The Feynman diagram is a visual representation of subatomic particles and their interactions. The diagrams are not meant to literally represent the particles and their interactions but rather a way to represent the mathematical formulas that describe them. They are extremely useful in quantum field theory and other areas of physics – Frank Wilczek, who won the 2004 Nobel Prize in Physics, credits Feynman diagrams as an invaluable tool in his research.
Designing your own notation can compress complicated topics into understandable ones. The catch-22 is that it takes a deep understanding of the topic to build the notation in the first place. But just like compression, upfront costs can be amortized over time by saving other resources (e.g., space, compute, etc.).

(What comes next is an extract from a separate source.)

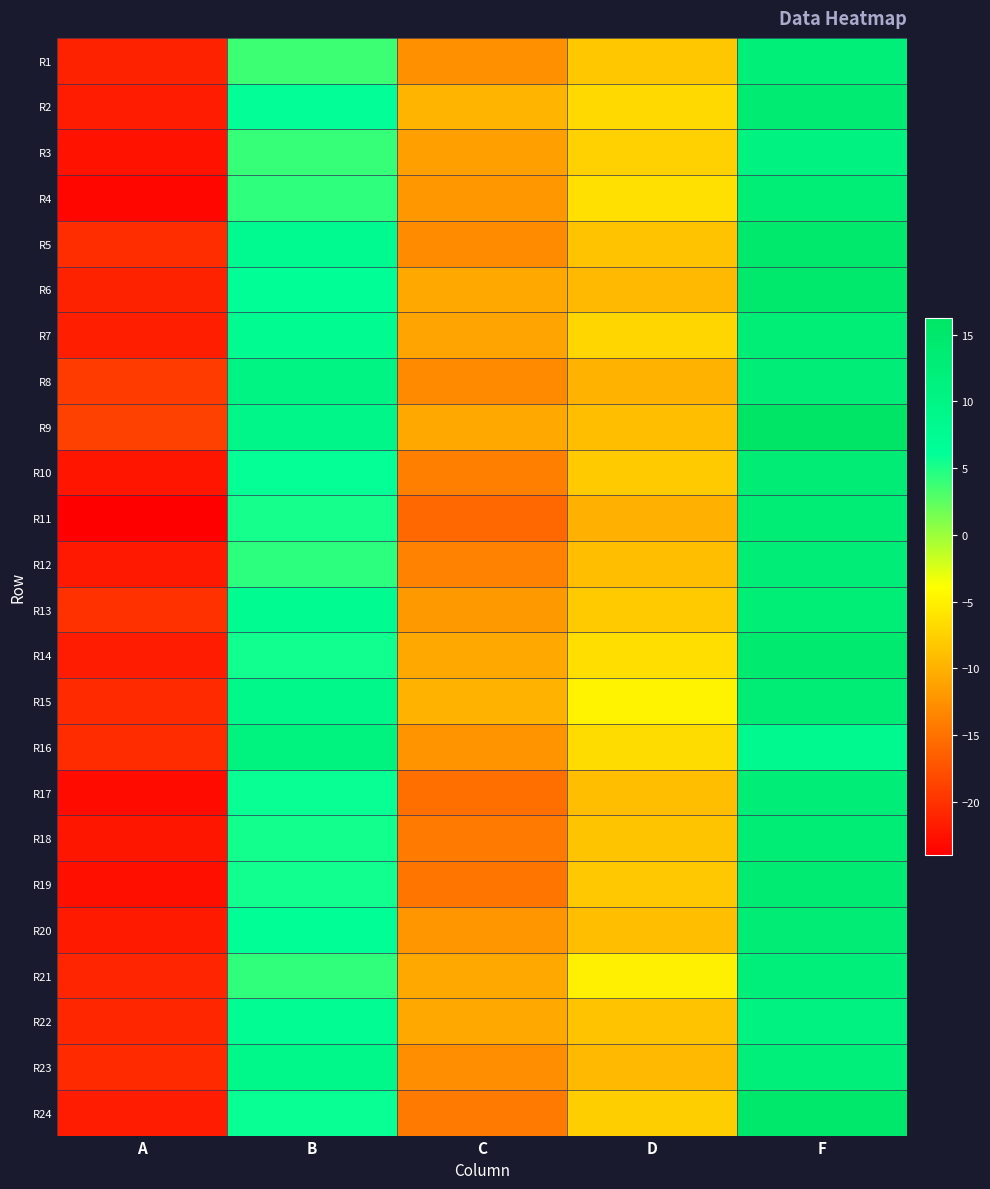

What is the minimum value shown in the chart?

-24.0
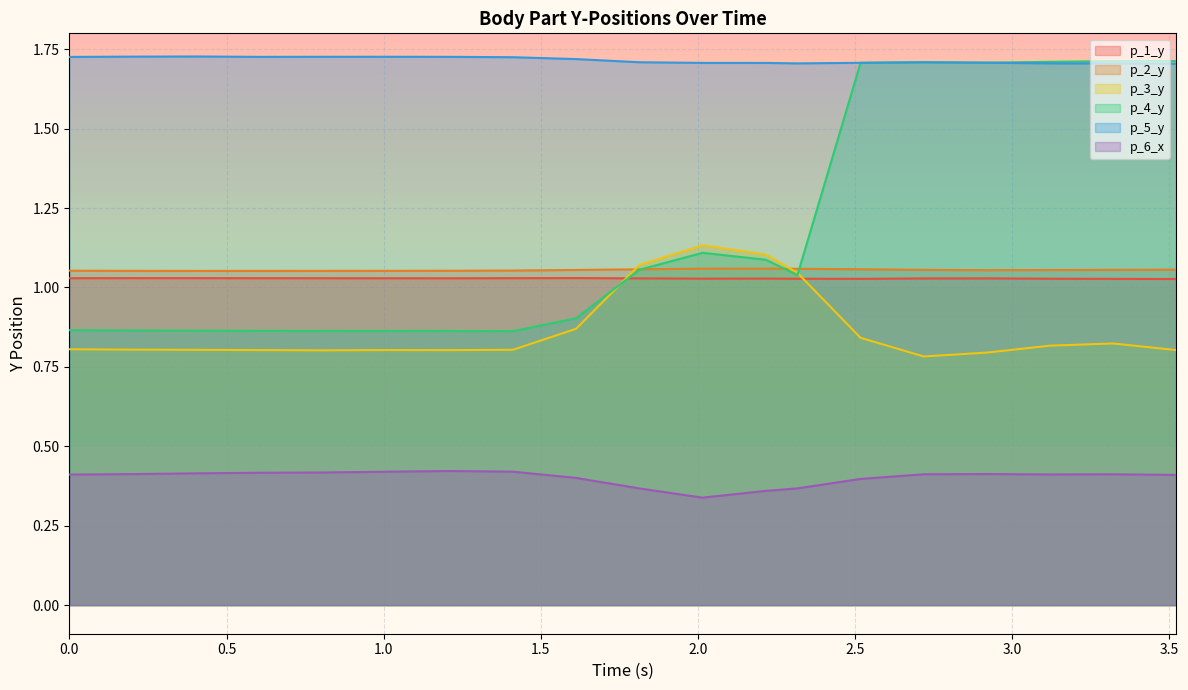

What is the total value across all series at 0.0?

5.9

Programmers and mathematicians do the most basic version of this on a day-to-day basis with variables and conventions (e.g., i represents an iterator variable, or “blackboard bold” ℝ as the set of all real numbers). Then there’s Paul Erdős, who came up with his own conversational vocabulary. Or Donald Knuth, who created his own typesetting system, TeX, to write his books. Or Paul Graham, who wrote Hacker News in his own programming language, Arc.
It's why developers can be insanely productive by writing their own tools (today, I still use most of the developer tools that I built -- minikube, skaffold, virgo, and LLaMaTab, to name a few. Even if they aren’t global maximums for productivity (that’s the best case), they might be local maximums for personal use. That’s why Rob Pike still uses Acmeas a text editor, despite being outdated compared to new tools like VSCode.
If you push the definition of notation to mean language, large language models see the world through their own notation – tokenization and vector embeddings. We’re learning just how important some of these special tokens are in the tokenization language – whether it’s special start of sentence tokens or “register” tokens that LLMs use to keep track of information or use as local registers.